Условие задания: Выведите целиком текст о следователе Порфирии, ничего в нём не меняя.

Исходный текст:
——

Хотя, возможно, в моих аргументах нет никакого смысла, потому что у тех, кто не любит Достоевского, вряд ли возникнет желание убедиться, насколько хорошо он пишет.
11.20. Порфирий
Метод расследования, которым пользовался следователь Порфирий Петрович, один из самых интересных персонажей «Преступления и наказания», взяли на вооружение авторы всемирно известного сериала «Лейтенант Коломбо».
Каждая серия «Лейтенанта Коломбо» строится по одной и той же схеме, которую мы видим в романе Достоевского: кто убийца, известно сразу, и следователь, который кажется таким рассеянным, очень много говорит и заводит разговоры на какие-то посторонние темы, мало-помалу как бы между делом дает понять преступнику, что он, следователь, все знает, и что этот преступник и есть убийца.

——

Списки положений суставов
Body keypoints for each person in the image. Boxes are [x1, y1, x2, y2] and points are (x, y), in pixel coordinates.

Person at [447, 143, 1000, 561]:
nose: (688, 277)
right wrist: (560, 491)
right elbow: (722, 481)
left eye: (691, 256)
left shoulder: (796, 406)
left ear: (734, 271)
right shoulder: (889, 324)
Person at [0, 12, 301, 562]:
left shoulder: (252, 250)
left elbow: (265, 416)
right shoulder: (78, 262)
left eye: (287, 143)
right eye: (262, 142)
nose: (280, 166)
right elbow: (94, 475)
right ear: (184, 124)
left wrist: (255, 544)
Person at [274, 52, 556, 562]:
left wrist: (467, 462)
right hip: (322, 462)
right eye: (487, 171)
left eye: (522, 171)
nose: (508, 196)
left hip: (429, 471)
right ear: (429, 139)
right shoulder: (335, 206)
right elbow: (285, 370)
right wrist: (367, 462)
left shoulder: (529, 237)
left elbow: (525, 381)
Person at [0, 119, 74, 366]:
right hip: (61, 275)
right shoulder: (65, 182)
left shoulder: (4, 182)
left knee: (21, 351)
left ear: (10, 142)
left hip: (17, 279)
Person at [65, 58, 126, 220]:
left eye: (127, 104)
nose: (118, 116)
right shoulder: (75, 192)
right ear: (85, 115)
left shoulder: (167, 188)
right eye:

——

Ответ к заданию:
Хотя, возможно, в моих аргументах нет никакого смысла, потому что у тех, кто не любит Достоевского, вряд ли возникнет желание убедиться, насколько хорошо он пишет.
11.20. Порфирий
Метод расследования, которым пользовался следователь Порфирий Петрович, один из самых интересных персонажей «Преступления и наказания», взяли на вооружение авторы всемирно известного сериала «Лейтенант Коломбо».
Каждая серия «Лейтенанта Коломбо» строится по одной и той же схеме, которую мы видим в романе Достоевского: кто убийца, известно сразу, и следователь, который кажется таким рассеянным, очень много говорит и заводит разговоры на какие-то посторонние темы, мало-помалу как бы между делом дает понять преступнику, что он, следователь, все знает, и что этот преступник и есть убийца.